◆ **TO DO**
When you reach the line containing "Unable to install on Linux Mint 17.3, status: Code" in the records below, start copying exactly, and stop once you have copied the line containing "Unable to install on Linux Mint 17.3, begins: 12:00".
#### EXTRACTED RECORDS ####
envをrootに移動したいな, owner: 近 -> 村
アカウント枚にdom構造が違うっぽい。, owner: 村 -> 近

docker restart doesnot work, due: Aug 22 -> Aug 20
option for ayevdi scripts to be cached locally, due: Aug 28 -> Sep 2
####
#### EXTRACTED RECORDS ####
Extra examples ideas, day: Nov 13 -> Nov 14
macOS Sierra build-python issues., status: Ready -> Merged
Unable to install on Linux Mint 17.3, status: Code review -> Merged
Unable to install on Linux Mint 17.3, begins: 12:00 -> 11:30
####
◆ **ANSWER BOX**
Unable to install on Linux Mint 17.3, status: Code review -> Merged
Unable to install on Linux Mint 17.3, begins: 12:00 -> 11:30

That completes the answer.